### What the task asks
Retype exactly, and only, the lines from the one that contains "nose: (1093, 191)" through the final line of the entries.

[Data excerpts]
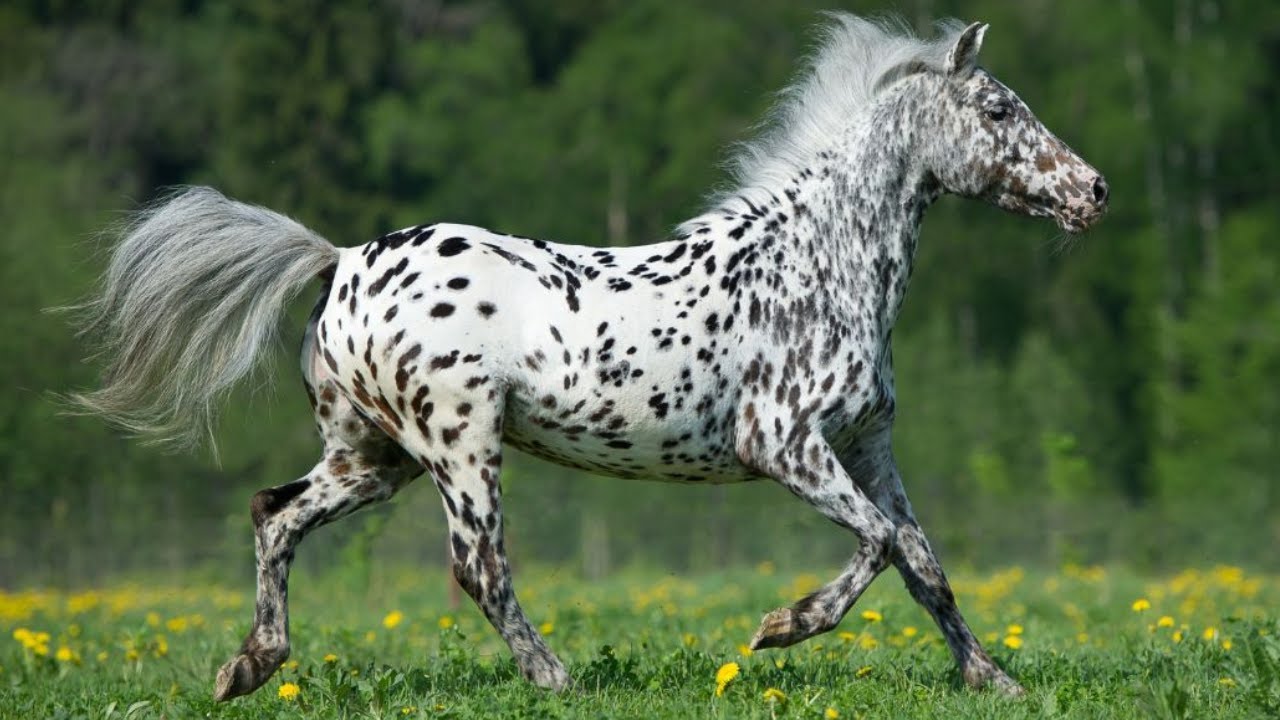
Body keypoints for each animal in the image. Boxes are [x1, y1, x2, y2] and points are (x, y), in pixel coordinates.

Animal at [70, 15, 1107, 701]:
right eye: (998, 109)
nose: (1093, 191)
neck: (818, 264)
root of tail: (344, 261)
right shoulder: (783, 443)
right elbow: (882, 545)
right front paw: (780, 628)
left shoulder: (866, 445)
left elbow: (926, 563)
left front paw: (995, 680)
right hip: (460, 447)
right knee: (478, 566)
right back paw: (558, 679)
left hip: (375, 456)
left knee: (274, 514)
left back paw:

### Completed exercise
nose: (1093, 191)
neck: (818, 264)
root of tail: (344, 261)
right shoulder: (783, 443)
right elbow: (882, 545)
right front paw: (780, 628)
left shoulder: (866, 445)
left elbow: (926, 563)
left front paw: (995, 680)
right hip: (460, 447)
right knee: (478, 566)
right back paw: (558, 679)
left hip: (375, 456)
left knee: (274, 514)
left back paw:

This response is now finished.